An Elixir scenario file is the most expressive format because it can provide
deterministic test LLMs, seed-aware factories, and custom rubric functions.

```elixir
[
  %{
    name: "read-note",
    prompt: "Read note.txt and answer with its first line.",
    fixtures: %{"note.txt" => "alpha\nbeta\n"},
    llm_factory: fn _scenario, seed ->
      child_code = ~S[
        text = read_file.(%{path: "note.txt"})
        done.(text |> String.split("\n") |> hd())
      ]

      {Cantrip.FakeLLM,
       Cantrip.FakeLLM.new([
         %{code: ~s[
           child_llm = {Cantrip.FakeLLM, Cantrip.FakeLLM.new([%{code: #{inspect(child_code)}}])}
           {:ok, reader} = Cantrip.new(%{
             llm: child_llm,
             identity: %{system_prompt: "Read note.txt and return the first line."},
             circle: %{type: :code, gates: ["read_file", "done"], wards: [%{max_turns: 2}]}
           })
           {:ok, first, _reader, _loom, _meta} = Cantrip.cast(reader, "Read note.txt")
           done.("seed " <> Integer.to_string(#{seed}) <> ": " <> first)
         ]}
       ])}
    end,
    rubric: [
      %{name: "terminated", terminated: true},
      %{name: "used read_file", gate_used: "read_file"},
      %{name: "answered from fixture", contains: "alpha", max_score: 2}
    ]
  }
]
```

The runner creates a fresh workspace per scenario/seed and passes it as the
Familiar root. Fixture paths are confined to that workspace.

## Rubric Criteria

Data-driven criteria are useful for deterministic behavior tests:

- `terminated: true` - the run ended through the expected termination path
- `expected_result: value` - the final result equals `value`
- `contains: text` - the final result contains `text`
- `gate_used: name` - any recorded observation used `name`
- `child_medium_used: medium` - a child turn used the expected medium, such as
  `:conversation`, `:code`, or `:bash`
- `forbid_code_contains: text` - no recorded code turn contains `text`
- `max_score: n` or `weight: n` - score weight for the criterion

Criteria that inspect turns default to `scope: :any`, which includes child
turns grafted into the parent loom. Use `scope: :parent` when the criterion
must apply only to the parent Familiar's own turns.

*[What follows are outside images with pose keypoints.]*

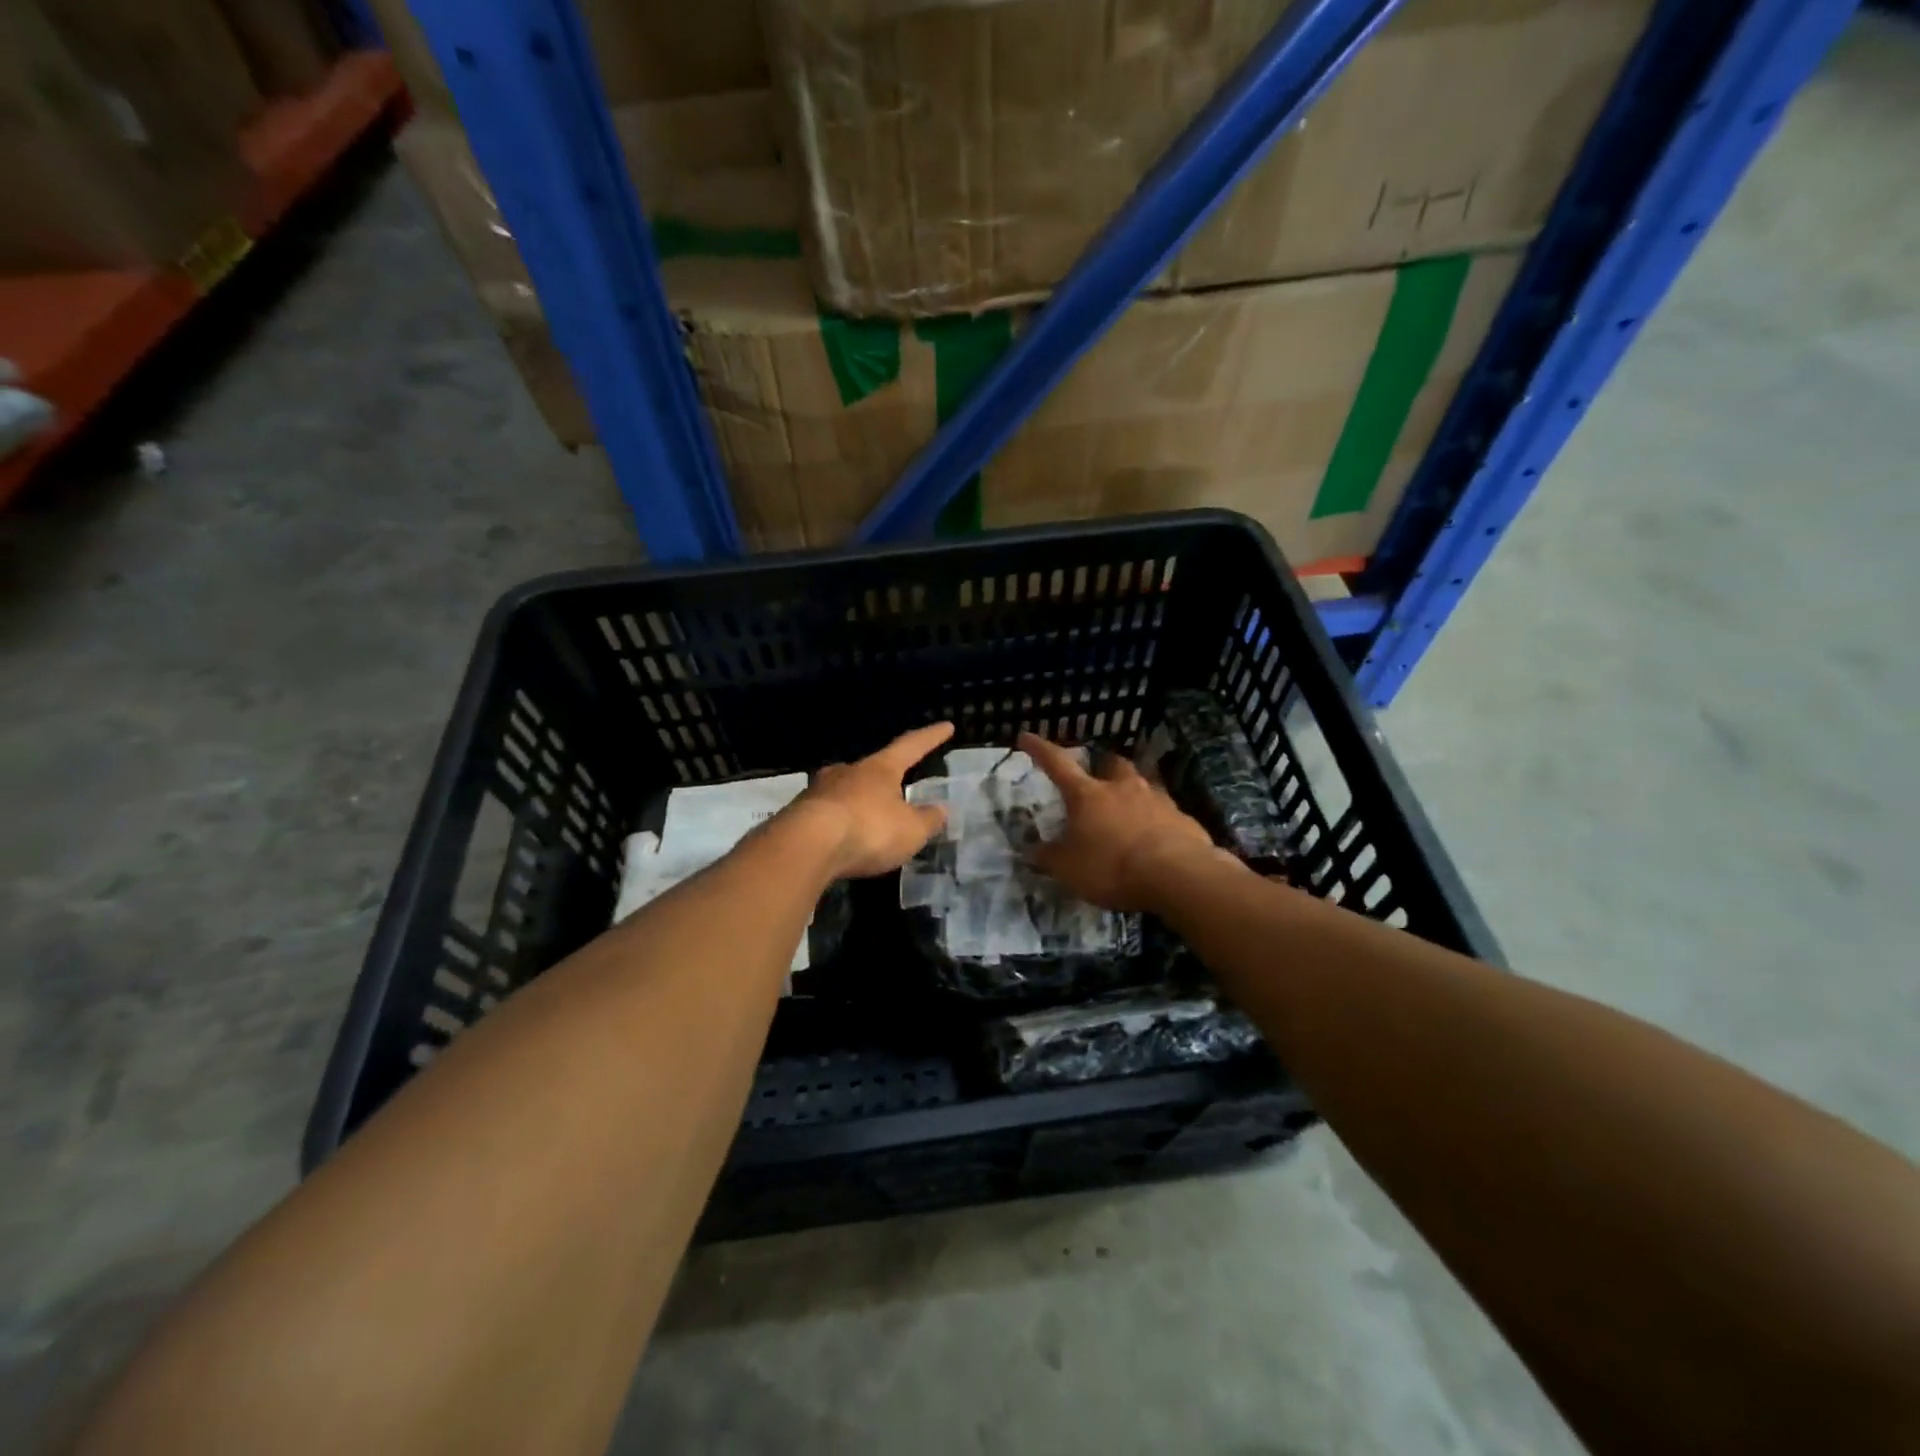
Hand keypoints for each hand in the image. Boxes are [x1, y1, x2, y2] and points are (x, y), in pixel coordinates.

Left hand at [788, 722, 954, 878]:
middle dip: (885, 778)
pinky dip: (839, 824)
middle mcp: (848, 771)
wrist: (806, 846)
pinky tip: (842, 840)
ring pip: (845, 791)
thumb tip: (942, 809)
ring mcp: (819, 790)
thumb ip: (928, 819)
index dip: (930, 737)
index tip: (946, 726)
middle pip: (871, 769)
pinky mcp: (798, 814)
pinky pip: (826, 815)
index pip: (911, 746)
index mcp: (880, 769)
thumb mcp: (911, 830)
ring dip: (858, 802)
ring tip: (868, 820)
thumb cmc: (868, 830)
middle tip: (896, 789)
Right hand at [1018, 731, 1220, 912]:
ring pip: (1143, 785)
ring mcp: (1158, 800)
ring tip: (1129, 811)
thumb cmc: (1111, 867)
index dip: (1040, 750)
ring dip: (1133, 793)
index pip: (1058, 764)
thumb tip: (1033, 851)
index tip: (1027, 736)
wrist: (1178, 876)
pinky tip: (1156, 839)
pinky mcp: (1184, 819)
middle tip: (1098, 778)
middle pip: (1111, 764)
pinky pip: (1166, 813)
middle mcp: (1123, 788)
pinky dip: (1157, 821)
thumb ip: (1049, 858)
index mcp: (1088, 795)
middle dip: (1103, 768)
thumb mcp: (1068, 869)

Function criteria let scenario authors encode local checks without changing the
harness:

```elixir
%{
  name: "looked at the loom",
  max_score: 5,
  score: fn run ->
    Enum.any?(run.loom.turns, fn turn ->
      get_in(turn, [:utterance, :code]) =~ "loom.turns"
    end)
  end
}
```

Judge criteria use an LLM to score qualitative behavior. Provide `:judge` on
the criterion and either `:judge_llm`, `:judge_llm_factory`, or runner-level
judge options. The judge should return JSON with `score` and `reason`, or a
bare numeric score. The raw judge response is stored in the criterion details
inside `report.json` so scoring can be audited later.

```elixir
%{
  name: "prose-not-dump",
  max_score: 5,
  judge: "Score whether the final answer is concise prose rather than a raw data dump."
}
```

## CI Gates

The Mix task can fail when aggregate scores fall below a floor:

```sh
mix cantrip.eval evals/familiar --seeds 5 --min-mean 0.85 --min-worst 0.60
```

This is intentionally threshold-based for the first version. It gives prompt
work a quantitative signal without pretending to solve baseline management,
inter-evaluator agreement, or cost optimization.